IMPORTANT: participants have to train their systems exclusively on the 250,000 tweets included in the training dataset. It is not allowed to gather additional tweets to extend the training dataset with more training examples.

Label set

We consider tweets including one and only one emoji in a set of 25 emojis. To refer to each emoji of this set we associate a label (string) - e.g. red_heart, face_with_tears_of_joy, etc. The following table shows the label of each one of the 25 emojis considered in ITAmoji.

In the training dataset, the label of each tweet is specified by the value of the "label" field (more datails on the structure of the training dataset are provided at Data and tools).

The order of emoji labels in this table is from the most to the less frequent in the training dataset.

System evaluation

The evaluation of the emoji prediction systems will be based on the classic Precision and Recall metrics over each emoji. In particular, the final ranking of the participating teams will be based on Macro F-score computed with respect to the most likely emoji predicted given the text of each tweet of the test set. In this way we intend to encourage systems to perform well overall, which would inherently mean a better sensitivity to the use of emojis in general, rather than for instance overfitting a model to do well in the three or four most common emojis of the test data Macro F-score can be defined as simply the average of the individual label-wise F-scores.

Often the semantics of sets of emojis can be similar: as a consequence, to compare with a finer grain the emoji prediction quality of distinct systems, when two systems fail in predicting the right emoji to associate to a tweet, it is important to distinguish between the one that identifies the right prediction among the most likely emojis to be associated to that tweet and system that characterize the right prediction as an emoji that is unlikely to be associated to that tweet. To this purpose, we give ITAmoji task participant the possibility to submit as task results the ordered ranking of the 25 emojis considered in ITAmoji. Besides the Macro F-score, these systems will be evaluated by considering the rank of the right prediction, by relying on Accuracy@5/10/25 and Coverage Error.
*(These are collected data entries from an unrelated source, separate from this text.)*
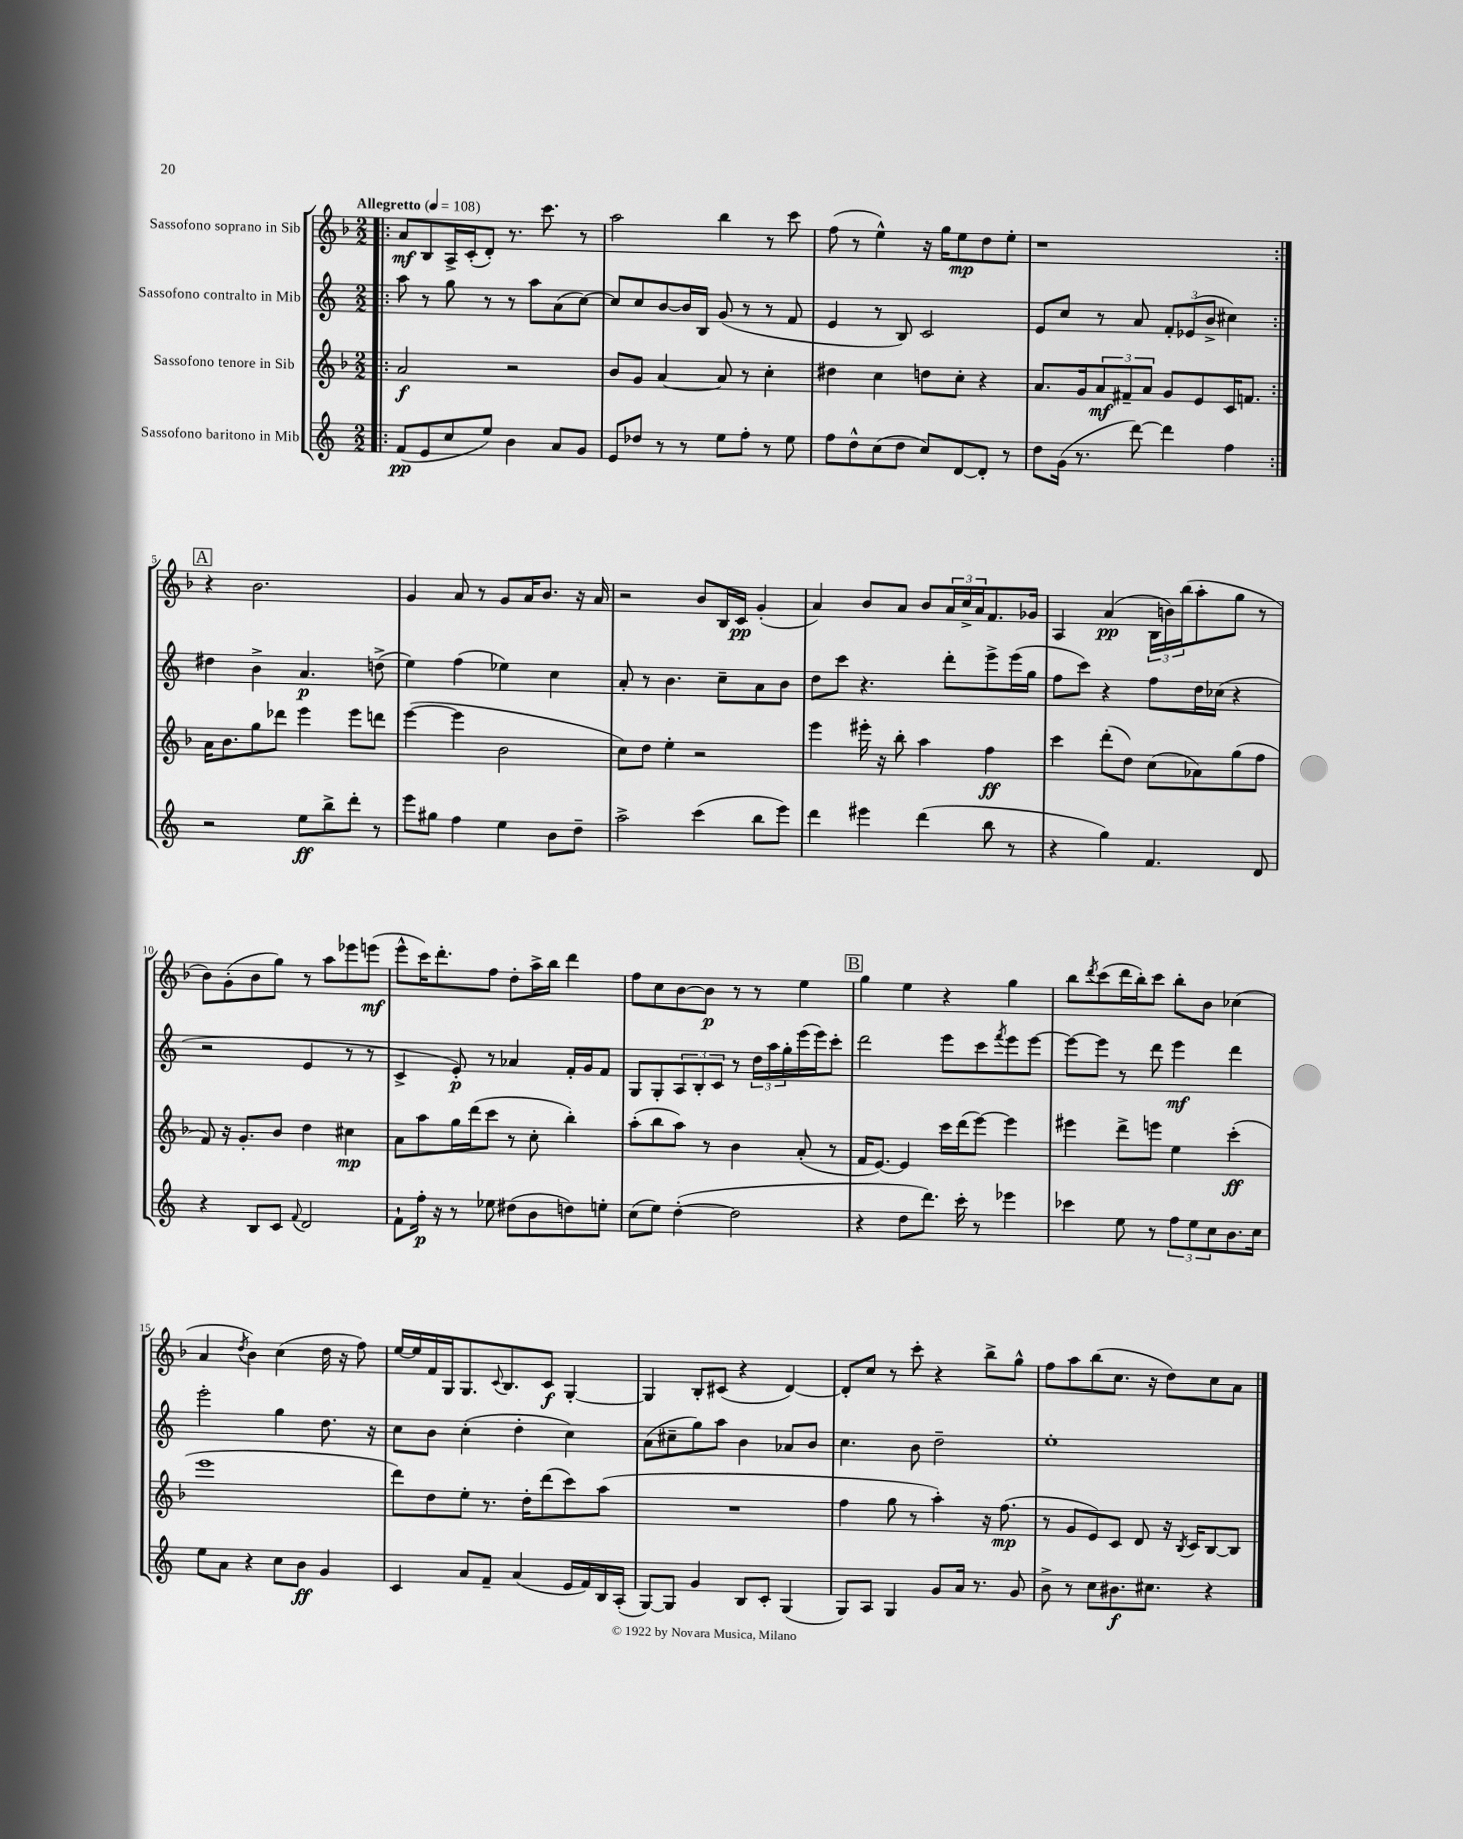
<<
\new StaffGroup <<
\new Staff = "s0" \with { instrumentName = "Sassofono soprano in Sib" } {
    \clef treble \key f \major \numericTimeSignature \time 2/2 \tempo "Allegretto" 4 = 108
    \repeat volta 2 { \bar ".|:" a'8\mf bes8 a16-> c'16-.( d'8-.) r8. c'''8. r8 |
    a''2 bes''4 r8 c'''8 |
    f''8( r8 e''4-^) r16 g''16 e''8\mp d''8 e''8-. |
    r1 | }
    \mark \markup { \box "A" } r4 bes'2. |
    g'4 a'8 r8 g'8 a'16 bes'8. r16 a'16 |
    r2 bes'8 bes16 c'16\pp g'4-.( |
    a'4) bes'8 a'8 bes'8 \tuplet 3/2 { a'16 c''16-> a'16 } f'8. ges'16 |
    a4 a'4\pp( \tuplet 3/2 { bes16 b'16) bes''16( } a''8-. g''8 r8 |
    bes'8) g'8-.( bes'8 g''8) r8 a''8 ees'''8 e'''8\mf( |
    e'''8-^ c'''16) d'''8.-. f''8 d''8-. a''16-> bes''16 d'''4 |
    f''8 c''8 bes'8~ bes'8\p r8 r8 e''4 |
    \mark \markup { \box "B" } g''4 e''4 r4 g''4 |
    bes''8 \acciaccatura { d'''8 } c'''8( d'''16 bes''16-.) c'''8 bes''8-. bes'8 ces''4( |
    a'4 \acciaccatura { d''8 } bes'4) c''4( d''16 r16 f''8) |
    e''16~ e''16 f'16 g16 g8. \appoggiatura { c'8 } bes8. c'8\f g4~-. |
    g4 bes8-. cis'8( r4 d'4~) |
    d'8-. c''8 r8 c'''8-. r4 bes''8-> g''8-^ |
    f''8 a''8 bes''8( c''8. r16 d''8) c''8 a'8 \bar "|." |
}
\new Staff = "s1" \with { instrumentName = "Sassofono contralto in Mib" } {
    \clef treble \key c \major \numericTimeSignature \time 2/2
    \repeat volta 2 { \bar ".|:" a''8 r8 g''8 r8 r8 a''8 a'8( c''8~) |
    c''8 c''8 b'8~ b'16 b16 g'8( r8 r8 f'8 |
    e'4 r8 b8) c'2 |
    e'8 c''8 r8 a'8 \tuplet 3/2 { f'8-. ees'8( b'8-> } cis''4) | }
    \mark \markup { \box "A" } dis''4 b'4-> a'4.\p d''8->( |
    e''4) f''4( ees''4) c''4 |
    a'8-. r8 b'4. c''8-- a'8 b'8 |
    d''8 c'''8 r4. d'''8-. e'''8-> e'''16( g''16 |
    f''8 c'''8) r4 f''8 d''16 ces''16( r4 |
    r2 e'4 r8 r8 |
    c'4-> e'8-.\p) r8 aes'4 f'16-. g'16 f'8 |
    g8 g8-. \tuplet 3/2 { a8 b8-. c'8 } r8 \tuplet 3/2 { d''16 a''16 g''16-. } e'''16( e'''16) c'''8-. |
    \mark \markup { \box "B" } d'''2 e'''8 c'''8 \acciaccatura { f'''8 } e'''8 e'''8~ |
    e'''8~ e'''8 r8 d'''8 e'''4\mf d'''4 |
    e'''2-. g''4 d''8. r16 |
    c''8 b'8 c''4-.( d''4-. c''4) |
    a'8( cis''8-- g''8) a''8 b'4 aes'8 b'8 |
    c''4. b'8 d''2-- |
    e''1-. \bar "|." |
}
\new Staff = "s2" \with { instrumentName = "Sassofono tenore in Sib" } {
    \clef treble \key f \major \numericTimeSignature \time 2/2
    \repeat volta 2 { \bar ".|:" a'2\f r2 |
    bes'8 g'8 a'4~ a'8 r8 c''4-. |
    dis''4 c''4 d''8 c''8-. r4 |
    a'8. g'16 \tuplet 3/2 { a'8\mf fis'8-- a'8 } g'8 e'8 c'16 f'8. | }
    \mark \markup { \box "A" } a'16 bes'8. g''8 des'''8 e'''4 e'''8 d'''8 |
    e'''4~( e'''4 bes'2 |
    c''8) d''8 e''4-. r2 |
    e'''4 eis'''16-. r16 bes''8-. a''4 f''4\ff |
    c'''4 d'''8-.( d''8) c''8( aes'8) g''8( f''8 |
    f'8) r16 g'8.-. bes'8 d''4 cis''4\mp |
    a'8 a''8 g''16 d'''16( c'''8 r8 c''8-. bes''4-.) |
    a''8-.( bes''8 a''8) r8 bes'4 a'8-.( r8 |
    \mark \markup { \box "B" } f'16 e'8.~) e'4 c'''16 d'''16( e'''8~) e'''4 |
    eis'''4 d'''8-> e'''8 e''4 c'''4-.\ff( |
    e'''1 |
    d'''8) d''8 e''8-. r8. d''16-. d'''8( c'''8) a''8( |
    R1 |
    f''4 g''8 r8 a''4-.) r16 f''8.\mp( |
    r8 g'8 e'8) c'8 d'8 r16 \acciaccatura { bes8 } c'16 bes8~ bes8 \bar "|." |
}
\new Staff = "s3" \with { instrumentName = "Sassofono baritono in Mib" } {
    \clef treble \key c \major \numericTimeSignature \time 2/2
    \repeat volta 2 { \bar ".|:" f'8\pp( e'8 c''8 e''8) b'4 a'8 g'8 |
    e'8 des''8 r8 r8 e''8 f''8-. r8 e''8 |
    f''8 d''8-^ c''8( d''8 c''8) d'8~ d'8-. r8 |
    d''8 g'16( r8. d'''8~) d'''4 f''4 | }
    \mark \markup { \box "A" } r2 e''8\ff b''8-> d'''8-. r8 |
    e'''8 gis''8 f''4 e''4 b'8 d''8-- |
    a''2-> c'''4( b''8 e'''8) |
    d'''4 eis'''4 d'''4( b''8 r8 |
    r4 g''4) f'4. d'8 |
    r4 b8 c'8 \appoggiatura { f'8 } d'2 |
    f'8-! f''16-.\p r16 r8 ees''8 dis''8( b'8 d''8) e''8-. |
    c''8( e''8) d''4~-.( d''2 |
    \mark \markup { \box "B" } r4 d''8 d'''8.) c'''16-. r8 ees'''4 |
    ces'''4 e''8 r8 \tuplet 3/2 { f''8 e''8 c''8 } b'8. c''16 |
    e''8 a'8 r4 c''8 b'8\ff g'4 |
    c'4 a'8 f'8-- a'4( e'16 f'16) b16 a16-.( |
    g8~) g8 g'4 b8 c'8-. g4( |
    g8) a8 g4 g'8 a'16 r8. g'8 |
    b'8-> r8 c''8 bis'8.\f cis''8. r4 \bar "|." |
}
>>
>>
In respect to baseline systems, we will consider the following three settings:

  • Baseline 1 ​(majority) This baseline predicts the most frequent class in the training set
  • Baseline 2 ​(weighted random) This baseline is designed to predict emojis randomly, but keeping the prediction class distribution similar to the emoji distribution in the training set 3
  • Baseline 3 (Bag of words) Finally, the most sophisticated baseline will consist on the following: Each text of each tweet will be represented by means of a vector of the most informative tokens (punctuation included), selected using term-frequency*inverse-document-frequency (tf*idf). An L2-regularized logistic regression classifier will be employed to make the ultimate predictions of the most likely emoji to associate to that tweet text.